Extracted page text data

##########

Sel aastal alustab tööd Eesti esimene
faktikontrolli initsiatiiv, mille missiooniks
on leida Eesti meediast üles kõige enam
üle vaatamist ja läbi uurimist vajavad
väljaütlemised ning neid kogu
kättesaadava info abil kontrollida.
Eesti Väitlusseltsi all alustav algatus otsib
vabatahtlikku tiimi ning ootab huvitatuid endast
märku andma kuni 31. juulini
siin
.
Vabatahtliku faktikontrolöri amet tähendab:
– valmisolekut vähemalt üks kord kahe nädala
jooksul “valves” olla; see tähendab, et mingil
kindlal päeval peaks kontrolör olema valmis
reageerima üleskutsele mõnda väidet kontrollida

##########

* Assigned task
Transcribe the entries exactly, and make each line match the original.

* Response
Sel aastal alustab tööd Eesti esimene
faktikontrolli initsiatiiv, mille missiooniks
on leida Eesti meediast üles kõige enam
üle vaatamist ja läbi uurimist vajavad
väljaütlemised ning neid kogu
kättesaadava info abil kontrollida.
Eesti Väitlusseltsi all alustav algatus otsib
vabatahtlikku tiimi ning ootab huvitatuid endast
märku andma kuni 31. juulini
siin
.
Vabatahtliku faktikontrolöri amet tähendab:
– valmisolekut vähemalt üks kord kahe nädala
jooksul “valves” olla; see tähendab, et mingil
kindlal päeval peaks kontrolör olema valmis
reageerima üleskutsele mõnda väidet kontrollida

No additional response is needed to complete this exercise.